TRAILER: In Chilean Drama ‘Rara,’ Two Sisters Are Unfazed by Their Divorced Mom’s New Girlfriend

As non-traditional households become an increasingly normal part of our social landscape, perhaps the time has come to treat them not as a hot-button civil rights issue, but simply as families. That is to say, with conflicts, misunderstandings, and resentments like any other, although with their own brand of problems and their owns types of joys.

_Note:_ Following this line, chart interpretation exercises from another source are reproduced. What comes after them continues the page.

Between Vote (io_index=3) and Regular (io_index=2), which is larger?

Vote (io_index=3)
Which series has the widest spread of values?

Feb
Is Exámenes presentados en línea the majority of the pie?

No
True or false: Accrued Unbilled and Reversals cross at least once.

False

With her debut film, Rara, Chilean director María José San Martín seems to have done just that. Using a screenplay penned by veteran helmer Alicia Scherson, San Martín weaves together the story of a family separated by divorce and complicated by the mother’s new lesbian relationship. It’s ripe territory for pamphleteering about an issue that has much left to resolve — especially in Latin America — but San Martín makes a choice perhaps more radical than any overtly political film by opting to shoot Rara like just another family drama.

As pre-adolescent sisters Sara and Catalina deal with their parent’s post-divorce issues, they must also confront the implications of their mother’s new sexual orientation along with their father’s attempts to retain sole custody on grounds of her non-traditional lifestyle. Unlike the adults in their life, Sara and Catalina seem to deal with these issues with relative serenity, unfazed by their mother’s new girlfriend and more concerned with exploring their own budding sexuality.

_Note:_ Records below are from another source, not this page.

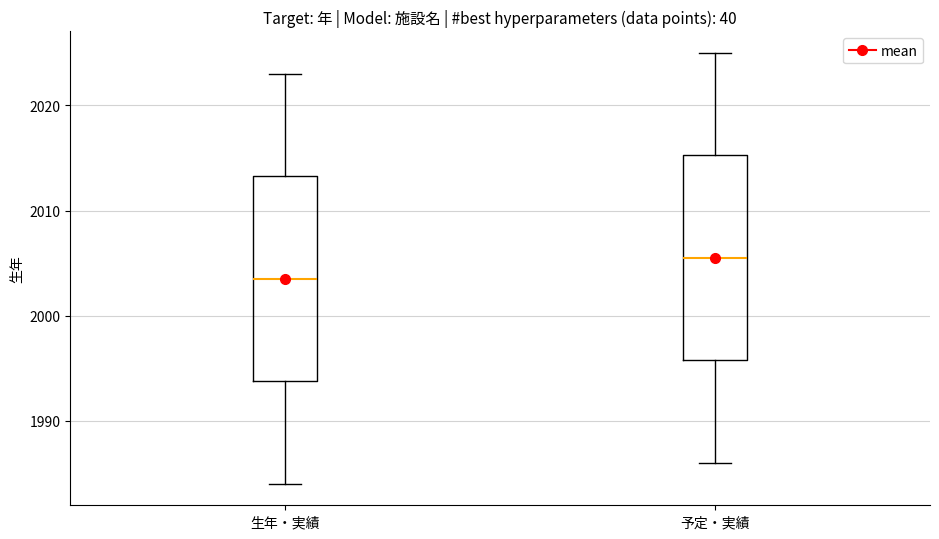

Which box has the highest median line?

予定・実績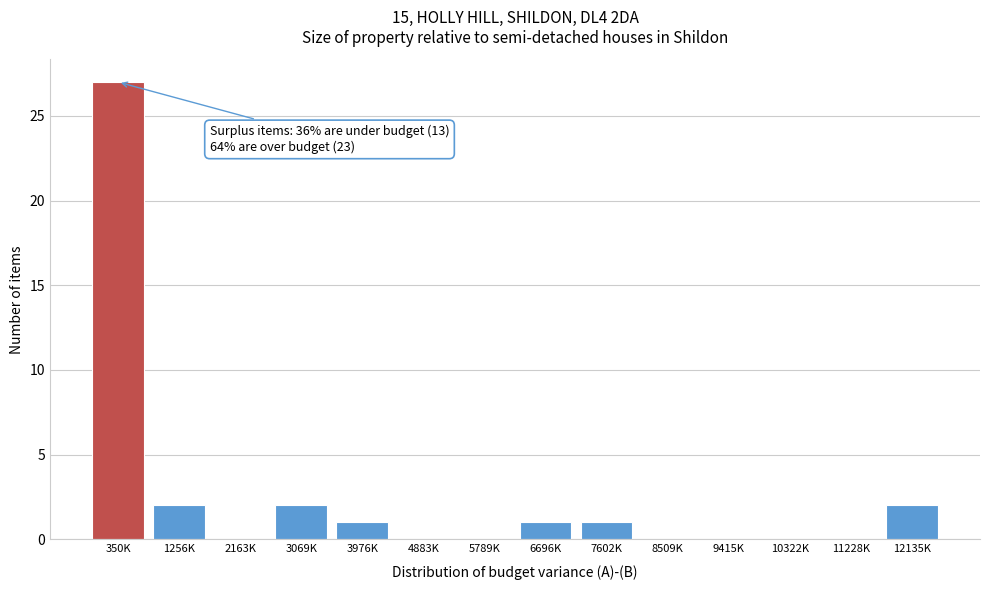

What is the sum of all values?

36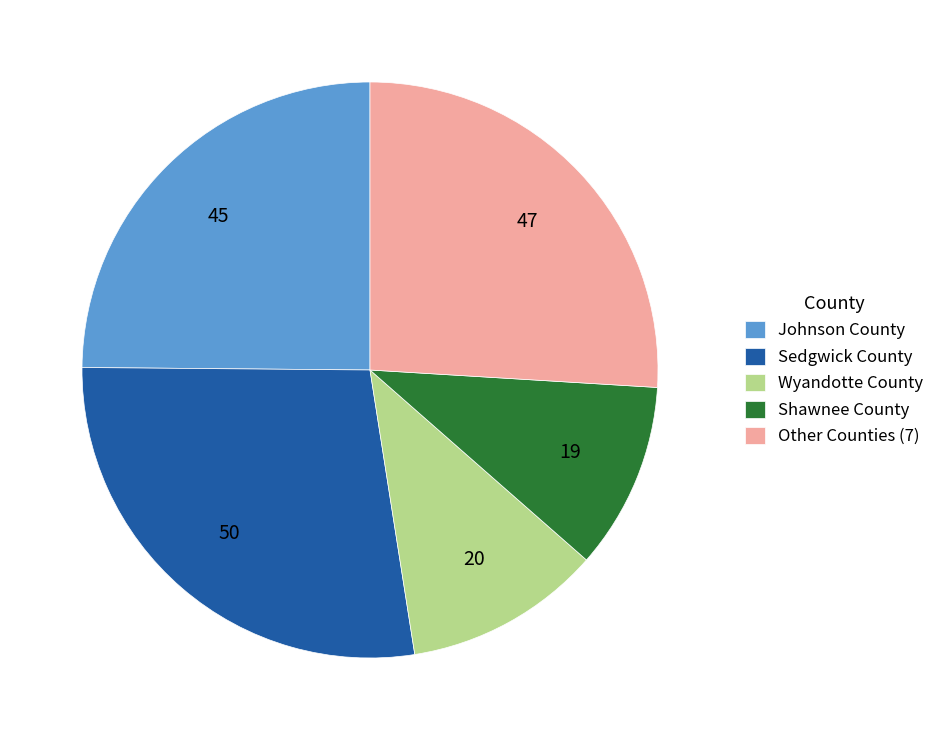

What is the largest slice in the pie chart?

Sedgwick County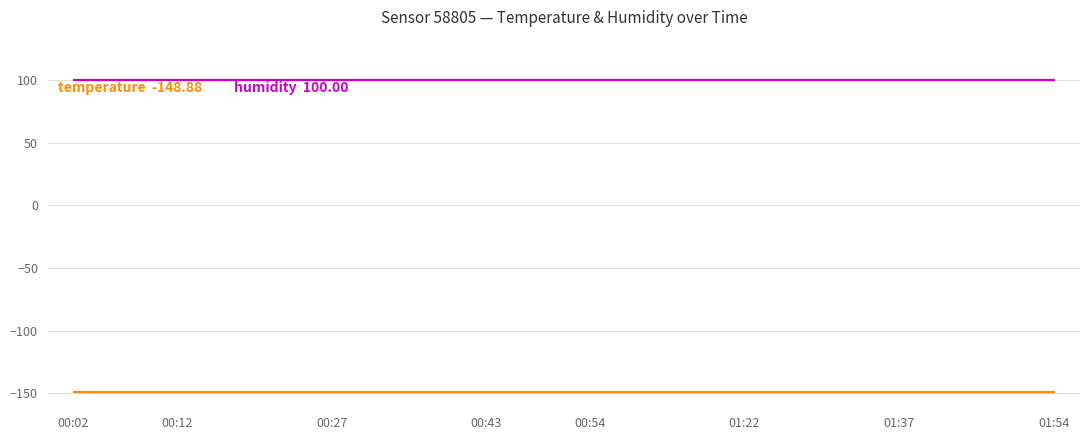

What is the smallest value displayed?

-148.9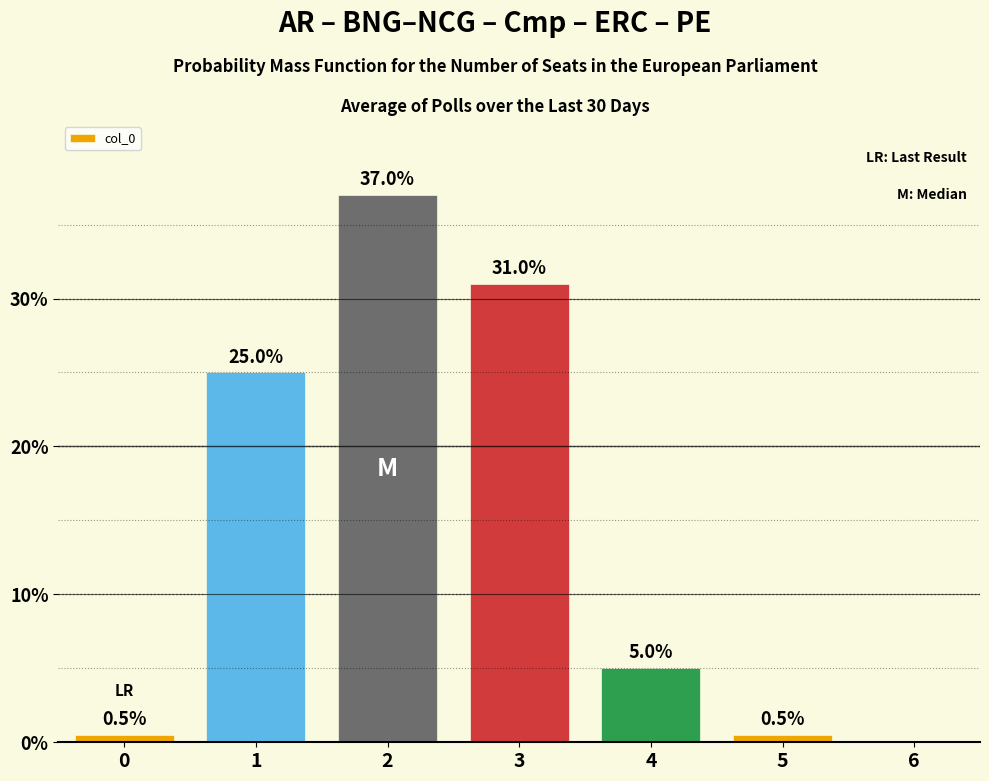

Reading left to right, transcribe all the data shown in this chart.

0=0.5	1=25.0	2=37.0	3=31.0	4=5.0	5=0.5	6=0.0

All of this takes place in a comfortable, upper-middle class context that dominates much of Chilean cinema and admittedly takes some of the bite out of a film that could easily cause uproar in the culturally conservative Chilean society. Nevertheless, first-time director San Martín shows great confidence behind the camera, with a polished, academic style, and superlative performances from her young actors.

Rara premiered earlier this year as part of the Berlin Film Festival’s Generation KPlus program.